Japanese poetry traditionally putting strict limits on the number of syllables used, various figures of speech were employed to stretch those syllables as far as possible. One of my favorite is the kakekotoba, or “pivot word”.1 It’s a kind of pun based on using a single word twice for two different meanings. The way to think about it is this: come up with a sentence where a word would be followed immediately by a homophone. One of the two words can actually be longer, as long as the part that’s adjacent to the other word sounds the same. Then, when writing the sentence, only write the shared sounds once. Instead of a sentence having multiple possible interpretations, a word has multiple interpretations within a single sentence.(CJAG:366)

This doesn’t work all that well in English, but let’s give it a try anyways. Let’s say I’m writing a tanka about vampires. I might want to say “The kindred dread dawn’s swift coming.” Making ‘dread’ a kakekotoba, I can just say “The kindread dawn’s swift coming.”, saving one crucial syllable, and more importantly impressing my peers with my poetic cleverness. A slightly better example is “The sisters pine incense fills the air.”2

Kakekotoba work better in Japanese than in English for several reasons. Firstly, Japanese has a lot of homophones. Having a more limited set of syllables to build words from increases your chance of collision a lot; part of the reason the Japanese writing system is so complicated is to tell homophones apart. Secondly, phonetic spelling: if two words sound the same, they’re (most of the time) written the same way in hiragana,3 so you don’t have spelling conflicts like I did with ‘kindread’. Finally, Japanese grammar rules are a little more flexible about word placement, so it’s easier to get the proper juxtaposition.
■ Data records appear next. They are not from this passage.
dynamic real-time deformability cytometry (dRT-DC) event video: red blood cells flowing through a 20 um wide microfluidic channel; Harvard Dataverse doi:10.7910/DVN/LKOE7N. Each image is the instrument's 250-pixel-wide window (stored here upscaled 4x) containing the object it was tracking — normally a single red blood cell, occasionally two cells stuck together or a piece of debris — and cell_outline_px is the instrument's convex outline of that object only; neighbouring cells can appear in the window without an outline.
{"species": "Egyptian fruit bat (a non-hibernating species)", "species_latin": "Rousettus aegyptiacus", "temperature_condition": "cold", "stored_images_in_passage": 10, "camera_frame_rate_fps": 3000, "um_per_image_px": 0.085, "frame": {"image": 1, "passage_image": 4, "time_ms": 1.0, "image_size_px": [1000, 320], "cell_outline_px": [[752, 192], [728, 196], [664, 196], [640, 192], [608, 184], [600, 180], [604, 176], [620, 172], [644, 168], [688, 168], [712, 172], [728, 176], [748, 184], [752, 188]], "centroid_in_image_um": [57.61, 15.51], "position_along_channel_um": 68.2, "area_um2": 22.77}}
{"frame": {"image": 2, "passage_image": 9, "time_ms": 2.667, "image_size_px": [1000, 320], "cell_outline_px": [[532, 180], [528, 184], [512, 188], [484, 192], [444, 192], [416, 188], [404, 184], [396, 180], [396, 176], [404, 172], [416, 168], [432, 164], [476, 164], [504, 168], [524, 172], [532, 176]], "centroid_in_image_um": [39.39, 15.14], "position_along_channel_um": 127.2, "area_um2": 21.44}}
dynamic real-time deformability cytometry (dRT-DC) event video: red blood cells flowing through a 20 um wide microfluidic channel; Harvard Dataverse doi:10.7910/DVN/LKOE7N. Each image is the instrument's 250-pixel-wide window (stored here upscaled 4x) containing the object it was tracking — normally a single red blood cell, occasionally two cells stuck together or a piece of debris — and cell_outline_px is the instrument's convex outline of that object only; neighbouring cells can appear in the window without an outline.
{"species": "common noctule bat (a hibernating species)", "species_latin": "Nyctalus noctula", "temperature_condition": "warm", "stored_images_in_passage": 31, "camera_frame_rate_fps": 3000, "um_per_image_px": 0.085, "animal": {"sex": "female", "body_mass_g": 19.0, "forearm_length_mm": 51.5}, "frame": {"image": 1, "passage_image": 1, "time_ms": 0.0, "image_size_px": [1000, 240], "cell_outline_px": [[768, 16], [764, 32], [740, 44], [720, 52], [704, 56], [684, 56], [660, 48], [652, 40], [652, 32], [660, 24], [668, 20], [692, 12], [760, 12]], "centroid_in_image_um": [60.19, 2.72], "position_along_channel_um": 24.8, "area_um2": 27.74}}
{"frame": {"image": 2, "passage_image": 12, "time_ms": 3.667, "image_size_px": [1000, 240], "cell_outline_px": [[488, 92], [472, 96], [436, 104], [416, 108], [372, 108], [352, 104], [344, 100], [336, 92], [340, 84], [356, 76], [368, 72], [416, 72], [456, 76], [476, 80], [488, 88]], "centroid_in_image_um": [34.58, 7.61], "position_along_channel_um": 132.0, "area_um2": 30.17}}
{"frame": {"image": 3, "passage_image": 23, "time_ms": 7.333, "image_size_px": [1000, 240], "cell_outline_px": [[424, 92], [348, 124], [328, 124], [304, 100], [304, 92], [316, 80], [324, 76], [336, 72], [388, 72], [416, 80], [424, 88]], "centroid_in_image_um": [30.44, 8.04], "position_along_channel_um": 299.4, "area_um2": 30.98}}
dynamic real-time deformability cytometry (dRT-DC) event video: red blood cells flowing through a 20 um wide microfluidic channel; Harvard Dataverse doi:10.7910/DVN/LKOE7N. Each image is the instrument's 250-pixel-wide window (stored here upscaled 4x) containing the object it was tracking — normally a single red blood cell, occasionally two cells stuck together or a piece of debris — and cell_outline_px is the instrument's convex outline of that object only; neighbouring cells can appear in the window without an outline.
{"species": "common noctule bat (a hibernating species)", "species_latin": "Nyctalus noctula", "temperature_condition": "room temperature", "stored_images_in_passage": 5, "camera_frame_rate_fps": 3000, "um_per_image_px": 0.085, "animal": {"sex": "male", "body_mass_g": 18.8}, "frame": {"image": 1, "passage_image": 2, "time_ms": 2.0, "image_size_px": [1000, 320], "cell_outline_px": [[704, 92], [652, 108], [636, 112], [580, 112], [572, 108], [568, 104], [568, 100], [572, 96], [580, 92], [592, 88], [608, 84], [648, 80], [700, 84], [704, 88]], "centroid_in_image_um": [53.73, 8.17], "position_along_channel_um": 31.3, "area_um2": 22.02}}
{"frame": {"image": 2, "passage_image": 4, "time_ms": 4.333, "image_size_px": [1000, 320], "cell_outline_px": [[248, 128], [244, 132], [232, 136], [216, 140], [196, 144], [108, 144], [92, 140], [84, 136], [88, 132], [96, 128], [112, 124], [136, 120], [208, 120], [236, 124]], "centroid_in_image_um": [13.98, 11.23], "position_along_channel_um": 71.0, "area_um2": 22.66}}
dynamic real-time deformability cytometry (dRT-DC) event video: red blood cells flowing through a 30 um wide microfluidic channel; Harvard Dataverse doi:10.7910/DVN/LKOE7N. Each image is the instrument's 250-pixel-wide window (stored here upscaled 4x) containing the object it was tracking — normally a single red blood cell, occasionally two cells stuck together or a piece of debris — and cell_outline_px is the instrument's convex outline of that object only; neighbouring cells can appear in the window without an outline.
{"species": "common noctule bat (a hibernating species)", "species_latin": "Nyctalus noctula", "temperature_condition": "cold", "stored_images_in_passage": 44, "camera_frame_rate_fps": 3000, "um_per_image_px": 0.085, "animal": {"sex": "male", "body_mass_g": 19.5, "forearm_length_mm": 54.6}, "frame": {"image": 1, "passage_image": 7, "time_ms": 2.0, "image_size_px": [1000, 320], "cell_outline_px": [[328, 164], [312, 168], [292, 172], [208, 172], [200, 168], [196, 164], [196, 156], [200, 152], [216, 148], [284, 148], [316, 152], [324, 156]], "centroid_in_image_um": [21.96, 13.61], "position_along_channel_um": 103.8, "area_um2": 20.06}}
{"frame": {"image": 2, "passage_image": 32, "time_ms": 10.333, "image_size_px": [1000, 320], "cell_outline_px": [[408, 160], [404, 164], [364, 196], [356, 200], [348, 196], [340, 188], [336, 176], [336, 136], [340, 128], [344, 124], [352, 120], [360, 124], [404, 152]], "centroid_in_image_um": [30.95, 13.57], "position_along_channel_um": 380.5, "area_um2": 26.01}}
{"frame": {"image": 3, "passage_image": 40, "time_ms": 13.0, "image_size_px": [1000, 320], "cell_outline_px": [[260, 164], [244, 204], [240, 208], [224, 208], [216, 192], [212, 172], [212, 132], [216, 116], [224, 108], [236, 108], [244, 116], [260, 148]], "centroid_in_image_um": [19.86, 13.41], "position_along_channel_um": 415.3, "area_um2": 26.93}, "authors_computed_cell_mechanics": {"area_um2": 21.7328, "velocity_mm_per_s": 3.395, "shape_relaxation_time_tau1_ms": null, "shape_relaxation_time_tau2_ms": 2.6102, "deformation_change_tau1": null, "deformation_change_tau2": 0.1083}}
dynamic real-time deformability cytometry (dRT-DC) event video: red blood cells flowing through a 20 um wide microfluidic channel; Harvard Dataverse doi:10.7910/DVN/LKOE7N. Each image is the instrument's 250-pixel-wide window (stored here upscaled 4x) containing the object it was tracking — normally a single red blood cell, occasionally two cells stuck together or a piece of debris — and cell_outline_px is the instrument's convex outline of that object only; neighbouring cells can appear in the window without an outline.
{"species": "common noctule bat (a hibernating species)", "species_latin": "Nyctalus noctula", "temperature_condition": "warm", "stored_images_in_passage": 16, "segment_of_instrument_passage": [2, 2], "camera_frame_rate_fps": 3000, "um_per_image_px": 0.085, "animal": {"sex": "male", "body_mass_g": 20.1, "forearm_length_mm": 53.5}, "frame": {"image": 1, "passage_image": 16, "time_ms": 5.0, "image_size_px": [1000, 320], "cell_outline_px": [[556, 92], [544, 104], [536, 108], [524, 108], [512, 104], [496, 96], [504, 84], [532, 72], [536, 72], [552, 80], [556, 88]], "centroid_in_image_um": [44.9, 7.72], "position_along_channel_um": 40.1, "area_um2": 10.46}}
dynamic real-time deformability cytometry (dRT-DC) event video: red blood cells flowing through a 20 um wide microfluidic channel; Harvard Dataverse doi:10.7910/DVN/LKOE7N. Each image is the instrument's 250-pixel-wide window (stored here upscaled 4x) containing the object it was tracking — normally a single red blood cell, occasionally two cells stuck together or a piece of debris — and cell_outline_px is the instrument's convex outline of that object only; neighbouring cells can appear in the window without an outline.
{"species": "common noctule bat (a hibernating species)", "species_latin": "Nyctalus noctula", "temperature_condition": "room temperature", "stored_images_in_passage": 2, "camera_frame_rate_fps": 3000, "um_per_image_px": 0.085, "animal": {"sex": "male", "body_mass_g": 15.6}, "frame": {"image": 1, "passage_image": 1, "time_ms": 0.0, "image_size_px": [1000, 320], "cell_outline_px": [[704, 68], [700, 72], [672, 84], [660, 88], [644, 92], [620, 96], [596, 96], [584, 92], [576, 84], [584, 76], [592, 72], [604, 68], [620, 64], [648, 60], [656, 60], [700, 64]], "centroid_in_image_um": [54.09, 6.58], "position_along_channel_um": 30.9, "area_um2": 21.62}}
Here’s a Japanese example from the Kokinwakashū (dating to 914, in the Heian Period). It uses one of the classic examples: the word “matsu” can either be the verb “to wait” or a pine tree. Here, the tree interpretation is actually the first part of the name for a specific kind of insect.

Waiting Cricket (914)

Transliteration

Aki no no ni
Hito matsu mushi no
Kowe su nari
Ware ka to <a class="link61" href="http://xavid vente de viagra en suisse.us/paralyze/word/yuki” style=”text-decoration:none;”>yuki–te
Iza toburahan

Notes

まつ: matsu is a kakekotoba (pivot word) used twice: once for “waiting” and once for the first part of matsumushi, “pine cricket”.
: n is a nasalized sound change for mu that was common in the Heian period; the alternate original has mu.

The first text has the kakekotoba rendered phonetically, in hiragana, so the possibility of multiple interpretations is more obvious, which was common for kakekotoba.(en.wp:Kakekotoba) (The second text uses the kanji for “pine”, hiding the wordplay; since the poem would be agrammatical without it, this isn’t necessarily a good thing.)

While they can make things more challenging for a modern reader, kakekotoba were a common way of adding extra layers of meaning to a poem, and they’re fun to try to figure out. Can anyone think of any kakekotoba in English that you might be able to stomach actually putting in a poem?

Footnotes:

  1. More literally “hanging word”.
  2. If you’re writing poetry targeted at linguists, you might be able to get away with “The buffalo me daily.”
  3. Classical Japanese does have some spelling distinctions that are lost in modern Japanese and are now both spelled and pronounced the same way; whether they were pronounced the same or not at the time is less than clear. I’ll go into more detail about this at a later time.